| What you need to do |
Omit the images and reproduce the rest of the entries exactly.

| Bounding box coordinate data |
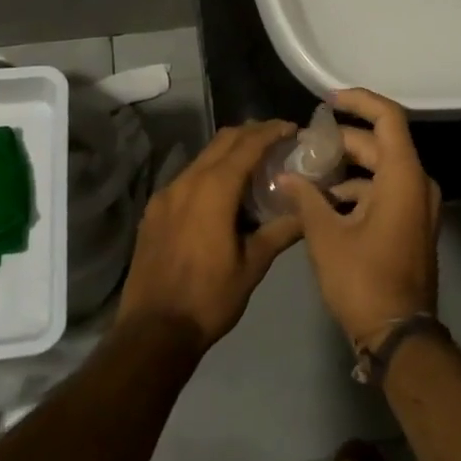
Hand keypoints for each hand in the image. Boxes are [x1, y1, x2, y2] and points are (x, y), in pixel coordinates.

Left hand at [117, 121, 303, 351]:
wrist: (152, 332)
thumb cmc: (209, 298)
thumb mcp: (253, 265)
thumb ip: (281, 231)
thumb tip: (308, 211)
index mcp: (214, 189)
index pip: (247, 145)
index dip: (271, 131)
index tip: (291, 128)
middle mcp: (187, 181)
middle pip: (223, 141)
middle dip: (251, 133)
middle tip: (276, 139)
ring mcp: (166, 194)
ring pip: (203, 157)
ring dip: (229, 152)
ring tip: (253, 164)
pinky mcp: (154, 210)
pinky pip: (187, 177)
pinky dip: (210, 172)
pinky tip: (221, 193)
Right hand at [282, 89, 440, 346]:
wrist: (398, 337)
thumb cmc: (363, 280)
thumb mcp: (326, 236)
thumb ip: (306, 198)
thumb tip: (285, 177)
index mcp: (403, 176)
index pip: (388, 117)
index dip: (359, 101)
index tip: (327, 101)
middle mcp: (417, 183)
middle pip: (380, 143)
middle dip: (342, 140)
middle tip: (304, 145)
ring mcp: (418, 206)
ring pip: (381, 168)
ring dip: (347, 167)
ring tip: (308, 172)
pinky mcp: (411, 224)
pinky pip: (385, 191)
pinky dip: (357, 190)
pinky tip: (324, 202)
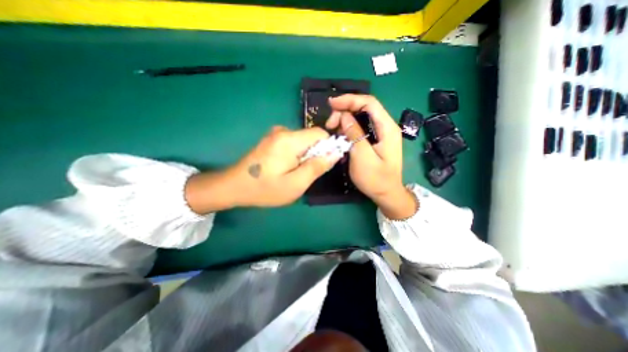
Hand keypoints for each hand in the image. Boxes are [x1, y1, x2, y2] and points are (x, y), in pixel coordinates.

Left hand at [186, 127, 341, 213]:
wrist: (234, 186)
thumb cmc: (265, 189)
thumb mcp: (296, 184)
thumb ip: (317, 167)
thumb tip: (335, 153)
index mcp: (290, 140)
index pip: (320, 133)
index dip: (328, 147)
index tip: (324, 164)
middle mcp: (283, 131)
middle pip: (311, 137)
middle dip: (315, 154)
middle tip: (306, 173)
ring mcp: (276, 134)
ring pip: (303, 142)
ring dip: (305, 156)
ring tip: (295, 173)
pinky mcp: (272, 140)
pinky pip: (293, 143)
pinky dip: (296, 155)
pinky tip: (286, 168)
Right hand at [324, 95, 416, 217]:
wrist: (387, 194)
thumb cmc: (376, 179)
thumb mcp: (362, 156)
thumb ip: (354, 134)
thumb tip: (344, 116)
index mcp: (387, 128)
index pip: (369, 103)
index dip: (350, 100)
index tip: (331, 104)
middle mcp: (386, 126)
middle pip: (365, 108)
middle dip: (345, 111)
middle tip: (329, 123)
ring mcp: (381, 134)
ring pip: (361, 117)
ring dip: (345, 120)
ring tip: (332, 129)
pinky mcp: (375, 140)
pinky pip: (361, 128)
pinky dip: (348, 128)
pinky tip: (340, 134)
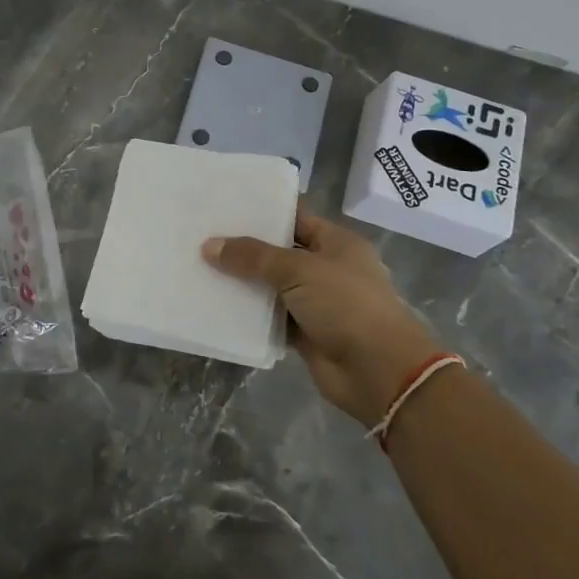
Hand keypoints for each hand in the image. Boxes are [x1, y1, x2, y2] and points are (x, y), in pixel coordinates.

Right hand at [203, 210, 442, 426]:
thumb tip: (209, 246)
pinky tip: (217, 305)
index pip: (295, 218)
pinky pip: (271, 319)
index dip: (263, 212)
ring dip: (243, 283)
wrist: (379, 372)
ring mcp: (317, 303)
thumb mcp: (299, 270)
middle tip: (203, 236)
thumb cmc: (346, 306)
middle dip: (245, 248)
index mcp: (336, 243)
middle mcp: (327, 269)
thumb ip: (253, 257)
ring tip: (200, 267)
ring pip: (272, 287)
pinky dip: (250, 315)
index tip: (225, 206)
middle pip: (280, 253)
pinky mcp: (306, 334)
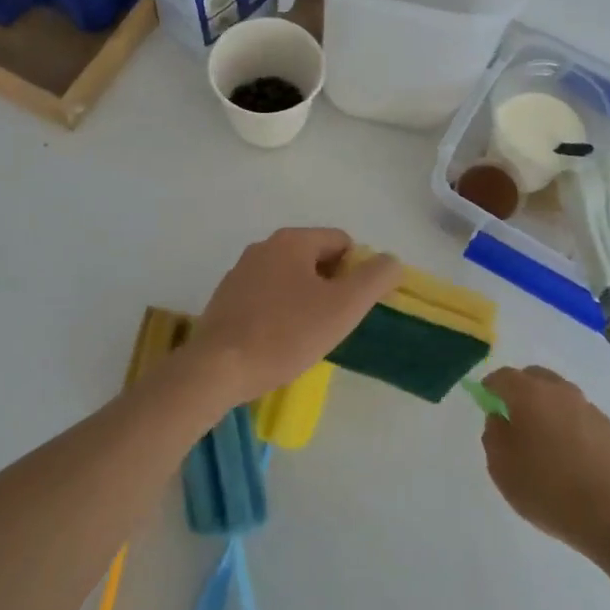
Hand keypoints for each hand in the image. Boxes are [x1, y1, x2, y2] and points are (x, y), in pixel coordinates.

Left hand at [189, 228, 401, 405]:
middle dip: (331, 287)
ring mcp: (239, 273)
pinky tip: (280, 342)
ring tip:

| Finished exercise |
Hand keypoints for each hand in the image. Boxes are [x1, y1, x2, y2] and points are (x, y), in pixel coordinates.

Left hand at [117, 121, 303, 351]:
wrist: (152, 332)
thumb cmc: (209, 298)
thumb mcp: (253, 265)
thumb ip: (281, 231)
thumb tip: (308, 211)
index mcp: (214, 189)
index pip: (247, 145)
index dip: (271, 131)
index tip: (291, 128)
middle mcp: (187, 181)
middle pip: (223, 141)
middle dip: (251, 133)
middle tip: (276, 139)
ring mcp: (166, 194)
ring pip: (203, 157)
ring dip: (229, 152)
ring tip: (253, 164)
pinky mcp: (154, 210)
pinky pip: (187, 177)
pinky dip: (210, 172)
pinky tip: (221, 193)
Right hand at [282, 89, 440, 346]:
wrist: (398, 337)
thumb cmc: (363, 280)
thumb mcp: (326, 236)
thumb ip: (306, 198)
thumb tip: (285, 177)
index mcp: (403, 176)
index pip: (388, 117)
index dip: (359, 101)
index tip: (327, 101)
middle mcp: (417, 183)
middle pip: (380, 143)
middle dip: (342, 140)
middle tip: (304, 145)
ring mcp: (418, 206)
ring pip: (381, 168)
ring dip: (347, 167)
ring tip: (308, 172)
pinky mcp: (411, 224)
pinky pip: (385, 191)
pinky dip: (357, 190)
pinky tip: (324, 202)
Hand keypoints for each hand in the image. Boxes are [x1, y1, x2, y2] and points are (x, y), in pixel coordinates.

Left hand at [186, 127, 341, 213]:
wrist: (234, 186)
thumb cmc: (265, 189)
thumb mcp: (296, 184)
thumb ip: (317, 167)
thumb tip: (335, 153)
index mcp: (290, 140)
index pip: (320, 133)
index dip: (328, 147)
index tip: (324, 164)
middle mcp: (283, 131)
middle pip: (311, 137)
middle dip: (315, 154)
middle tip: (306, 173)
ring mcp: (276, 134)
ring pip: (303, 142)
ring dip: (305, 156)
ring tip: (295, 173)
pinky mcp: (272, 140)
pinky pip: (293, 143)
pinky dip: (296, 155)
pinky tip: (286, 168)
Right hand at [324, 95, 416, 217]:
wrist: (387, 194)
thumb cmc: (376, 179)
thumb mcp: (362, 156)
thumb ip: (354, 134)
thumb tip: (344, 116)
index mcp: (387, 128)
index pip: (369, 103)
index dip: (350, 100)
index tip: (331, 104)
middle mcp: (386, 126)
middle pip: (365, 108)
middle dip: (345, 111)
middle tip: (329, 123)
ring mcp: (381, 134)
ring pip: (361, 117)
ring dip: (345, 120)
ring tip: (332, 129)
pinky mcp: (375, 140)
pinky pip: (361, 128)
pinky dip: (348, 128)
pinky tip: (340, 134)
Hand keypoints for each hand in the image. Boxes are [x1, y1, x2, y2] and points are (x, y), in pixel coordinates.

Right hand at [203, 210, 442, 426]:
thumb tip: (209, 246)
pinky tip: (217, 305)
index pip: (295, 218)
pinky pip: (271, 319)
index dip: (263, 212)
ring dip: (243, 283)
wrist: (379, 372)
ring mcp: (317, 303)
thumb mcp: (299, 270)
middle tip: (203, 236)
thumb cmc: (346, 306)
middle dip: (245, 248)
index mcp: (336, 243)
middle mcp: (327, 269)
thumb ip: (253, 257)
ring tip: (200, 267)
ring pip: (272, 287)
pinky dip: (250, 315)
index tip: (225, 206)
middle pip: (280, 253)
pinky mcp: (306, 334)
Hand keypoints for each hand in the image. Boxes are [x1, y1, x2, y2] and points are (x, y), in pixel coordinates.

Left hand at [189, 228, 401, 405]:
middle dip: (331, 287)
ring mcp: (239, 273)
pinky tip: (280, 342)
ring tip:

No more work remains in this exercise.